Com o mês de junho, chegam as principais manifestações culturais do Brasil: os festejos juninos. Em entrevista ao Brasil de Fato, o pesquisador e historiador do Instituto Federal do Ceará (IFCE) Aterlane Martins explicou a relevância da celebração e quais incentivos do poder público são necessários para que a festa aconteça.
O Senado vai analisar projeto que reconhece as quadrilhas de festas juninas como manifestação da cultura nacional e patrimônio imaterial do Brasil. O que isso representa para a cultura nordestina e brasileira e com funciona o processo?
Patrimônio Cultural é o meu campo de estudos, então eu fico muito à vontade para falar sobre isso. Não temos dúvida nenhuma que o São João, no Brasil, é um patrimônio cultural, porque ele faz parte da nossa identidade. Nesse período todos nós nos alimentamos de tudo o que essa cultura alimentar do São João fornece na base do milho, na base da mandioca. Está diretamente relacionada conosco, tem um traço afetivo, uma memória afetiva em todos nós.

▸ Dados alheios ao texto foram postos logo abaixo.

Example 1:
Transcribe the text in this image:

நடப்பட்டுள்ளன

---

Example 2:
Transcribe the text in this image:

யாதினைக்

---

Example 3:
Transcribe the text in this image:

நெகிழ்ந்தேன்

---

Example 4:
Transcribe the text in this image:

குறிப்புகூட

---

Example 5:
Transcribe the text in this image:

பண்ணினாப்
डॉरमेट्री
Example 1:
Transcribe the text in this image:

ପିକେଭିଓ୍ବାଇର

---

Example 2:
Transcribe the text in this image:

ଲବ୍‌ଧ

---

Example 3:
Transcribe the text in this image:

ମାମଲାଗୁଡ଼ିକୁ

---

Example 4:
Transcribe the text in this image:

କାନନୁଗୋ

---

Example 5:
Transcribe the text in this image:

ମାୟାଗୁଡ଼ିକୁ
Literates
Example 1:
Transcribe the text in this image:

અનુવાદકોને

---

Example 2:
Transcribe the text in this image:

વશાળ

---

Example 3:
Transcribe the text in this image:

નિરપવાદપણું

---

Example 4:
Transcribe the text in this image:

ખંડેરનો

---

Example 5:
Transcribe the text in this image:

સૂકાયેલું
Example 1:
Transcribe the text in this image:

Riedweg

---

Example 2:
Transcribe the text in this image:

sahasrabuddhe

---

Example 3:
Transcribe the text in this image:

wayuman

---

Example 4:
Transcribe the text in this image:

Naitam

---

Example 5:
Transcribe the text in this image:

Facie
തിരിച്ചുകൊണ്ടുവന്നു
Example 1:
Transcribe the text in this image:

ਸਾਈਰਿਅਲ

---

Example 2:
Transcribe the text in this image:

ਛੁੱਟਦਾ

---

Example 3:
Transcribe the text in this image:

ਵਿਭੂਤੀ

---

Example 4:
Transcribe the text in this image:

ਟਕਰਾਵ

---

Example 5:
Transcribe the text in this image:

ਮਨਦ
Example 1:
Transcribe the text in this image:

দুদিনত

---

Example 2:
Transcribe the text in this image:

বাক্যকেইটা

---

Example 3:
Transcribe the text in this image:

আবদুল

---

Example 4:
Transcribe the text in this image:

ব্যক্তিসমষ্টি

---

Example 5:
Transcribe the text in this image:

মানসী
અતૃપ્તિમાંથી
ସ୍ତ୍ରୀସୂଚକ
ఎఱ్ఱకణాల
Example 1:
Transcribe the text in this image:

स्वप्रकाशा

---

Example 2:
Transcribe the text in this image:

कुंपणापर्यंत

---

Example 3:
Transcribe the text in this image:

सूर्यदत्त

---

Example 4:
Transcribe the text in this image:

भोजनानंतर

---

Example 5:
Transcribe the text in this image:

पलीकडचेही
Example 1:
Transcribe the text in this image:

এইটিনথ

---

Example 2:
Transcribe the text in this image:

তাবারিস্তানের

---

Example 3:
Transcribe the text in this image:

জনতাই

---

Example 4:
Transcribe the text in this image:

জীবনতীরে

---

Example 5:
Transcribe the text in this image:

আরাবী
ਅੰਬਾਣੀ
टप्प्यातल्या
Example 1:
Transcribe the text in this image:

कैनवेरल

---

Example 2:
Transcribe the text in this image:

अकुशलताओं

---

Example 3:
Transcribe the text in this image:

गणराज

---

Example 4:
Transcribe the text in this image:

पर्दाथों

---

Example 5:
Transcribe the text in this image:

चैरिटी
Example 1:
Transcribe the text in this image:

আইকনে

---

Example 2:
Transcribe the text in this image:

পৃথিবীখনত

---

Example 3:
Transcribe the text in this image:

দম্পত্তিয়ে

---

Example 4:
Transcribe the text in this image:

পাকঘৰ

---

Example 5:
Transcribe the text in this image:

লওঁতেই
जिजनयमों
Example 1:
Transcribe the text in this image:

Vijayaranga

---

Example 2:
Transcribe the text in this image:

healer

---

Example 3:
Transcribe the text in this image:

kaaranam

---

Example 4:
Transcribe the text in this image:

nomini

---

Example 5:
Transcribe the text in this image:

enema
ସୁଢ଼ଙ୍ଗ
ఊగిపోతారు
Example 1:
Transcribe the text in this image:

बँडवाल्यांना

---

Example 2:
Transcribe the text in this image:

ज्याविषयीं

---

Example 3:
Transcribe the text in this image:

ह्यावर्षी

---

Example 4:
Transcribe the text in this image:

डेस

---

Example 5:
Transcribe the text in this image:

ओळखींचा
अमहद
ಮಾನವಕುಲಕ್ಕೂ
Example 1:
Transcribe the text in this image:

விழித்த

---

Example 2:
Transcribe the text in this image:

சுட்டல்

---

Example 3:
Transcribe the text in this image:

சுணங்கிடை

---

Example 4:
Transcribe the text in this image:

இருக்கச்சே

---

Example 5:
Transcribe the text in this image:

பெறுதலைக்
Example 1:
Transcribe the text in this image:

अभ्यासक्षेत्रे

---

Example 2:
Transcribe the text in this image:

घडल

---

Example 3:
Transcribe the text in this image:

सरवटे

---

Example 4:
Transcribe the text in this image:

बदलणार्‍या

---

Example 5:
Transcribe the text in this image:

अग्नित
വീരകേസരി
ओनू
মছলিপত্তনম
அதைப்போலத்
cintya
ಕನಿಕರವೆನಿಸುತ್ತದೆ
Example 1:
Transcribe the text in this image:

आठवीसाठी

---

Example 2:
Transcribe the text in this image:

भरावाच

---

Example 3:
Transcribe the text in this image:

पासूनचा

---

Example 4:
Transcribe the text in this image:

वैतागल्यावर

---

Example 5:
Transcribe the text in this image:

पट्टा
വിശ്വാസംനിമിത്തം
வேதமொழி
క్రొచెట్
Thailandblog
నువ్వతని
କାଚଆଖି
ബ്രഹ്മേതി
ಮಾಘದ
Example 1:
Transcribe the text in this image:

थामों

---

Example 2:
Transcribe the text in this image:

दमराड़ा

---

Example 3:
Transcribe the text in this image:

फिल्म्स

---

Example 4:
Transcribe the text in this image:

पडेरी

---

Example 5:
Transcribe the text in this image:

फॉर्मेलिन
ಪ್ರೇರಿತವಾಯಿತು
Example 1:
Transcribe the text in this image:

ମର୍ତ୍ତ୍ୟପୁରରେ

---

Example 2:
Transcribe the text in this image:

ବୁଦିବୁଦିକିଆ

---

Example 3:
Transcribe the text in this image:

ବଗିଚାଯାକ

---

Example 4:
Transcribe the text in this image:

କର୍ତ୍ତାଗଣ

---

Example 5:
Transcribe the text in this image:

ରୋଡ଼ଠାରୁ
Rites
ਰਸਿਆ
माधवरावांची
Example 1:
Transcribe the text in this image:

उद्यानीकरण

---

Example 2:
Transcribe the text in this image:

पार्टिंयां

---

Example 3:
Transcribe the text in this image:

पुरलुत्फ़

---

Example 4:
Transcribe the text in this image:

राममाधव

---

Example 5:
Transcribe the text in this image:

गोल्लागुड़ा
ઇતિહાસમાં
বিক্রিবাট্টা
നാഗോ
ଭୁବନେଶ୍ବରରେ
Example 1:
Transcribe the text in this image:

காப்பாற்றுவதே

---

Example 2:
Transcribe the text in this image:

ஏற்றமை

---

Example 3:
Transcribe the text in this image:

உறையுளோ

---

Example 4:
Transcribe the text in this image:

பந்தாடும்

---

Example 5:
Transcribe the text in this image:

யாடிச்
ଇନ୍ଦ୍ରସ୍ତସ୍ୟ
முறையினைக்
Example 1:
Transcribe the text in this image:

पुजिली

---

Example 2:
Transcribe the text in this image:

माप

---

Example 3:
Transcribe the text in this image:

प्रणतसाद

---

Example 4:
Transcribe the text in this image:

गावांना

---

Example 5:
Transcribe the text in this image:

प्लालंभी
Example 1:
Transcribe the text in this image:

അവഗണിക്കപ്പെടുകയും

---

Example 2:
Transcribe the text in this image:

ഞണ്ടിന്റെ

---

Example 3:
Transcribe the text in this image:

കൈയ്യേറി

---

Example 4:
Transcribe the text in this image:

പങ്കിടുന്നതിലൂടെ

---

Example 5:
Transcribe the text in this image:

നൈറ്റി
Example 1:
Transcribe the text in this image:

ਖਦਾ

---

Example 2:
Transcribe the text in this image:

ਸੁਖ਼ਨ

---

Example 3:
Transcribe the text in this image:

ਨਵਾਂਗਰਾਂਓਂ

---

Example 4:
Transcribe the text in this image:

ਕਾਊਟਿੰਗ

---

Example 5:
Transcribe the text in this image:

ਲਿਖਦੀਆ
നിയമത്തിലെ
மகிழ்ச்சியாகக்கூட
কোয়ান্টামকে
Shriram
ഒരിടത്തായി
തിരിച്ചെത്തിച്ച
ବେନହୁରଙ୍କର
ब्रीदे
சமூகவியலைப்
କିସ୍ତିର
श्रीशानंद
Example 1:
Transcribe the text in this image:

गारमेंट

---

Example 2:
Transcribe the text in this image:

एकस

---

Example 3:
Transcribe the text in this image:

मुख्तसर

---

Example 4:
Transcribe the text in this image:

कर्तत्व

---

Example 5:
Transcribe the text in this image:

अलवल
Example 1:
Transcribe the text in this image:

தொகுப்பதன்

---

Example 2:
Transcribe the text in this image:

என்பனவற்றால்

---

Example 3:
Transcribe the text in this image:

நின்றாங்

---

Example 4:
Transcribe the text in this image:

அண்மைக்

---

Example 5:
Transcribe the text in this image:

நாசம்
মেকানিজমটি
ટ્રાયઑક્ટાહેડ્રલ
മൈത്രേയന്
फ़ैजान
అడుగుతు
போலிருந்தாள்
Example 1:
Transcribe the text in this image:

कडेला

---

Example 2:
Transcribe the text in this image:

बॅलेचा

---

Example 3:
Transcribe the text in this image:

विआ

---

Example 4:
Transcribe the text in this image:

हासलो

Nós sabemos que o processo de patrimonialização, tornar uma festa patrimônio tem o seu regramento, e aí quero pontuar isso. O Senado, assim como a Câmara dos Deputados, as Câmaras de Vereadores podem fazer processos de patrimonialização nos três âmbitos: municipal, estadual e federal, mas esses processos de patrimonialização, nós que somos do campo do património cultural, que estudamos, que vivenciamos isso, nós temos críticas, porque quase sempre, quando o legislativo faz uma declaração de patrimônio cultural, é apenas isso quando, pelo contrário, você segue o rito administrativo feito pelo executivo, pelas secretarias de cultura, pelo Ministério da Cultura, no caso do âmbito federal pelo Iphan, e no Iphan, hoje, nós temos pedidos de registro das quadrilhas juninas como património cultural e imaterial do Brasil.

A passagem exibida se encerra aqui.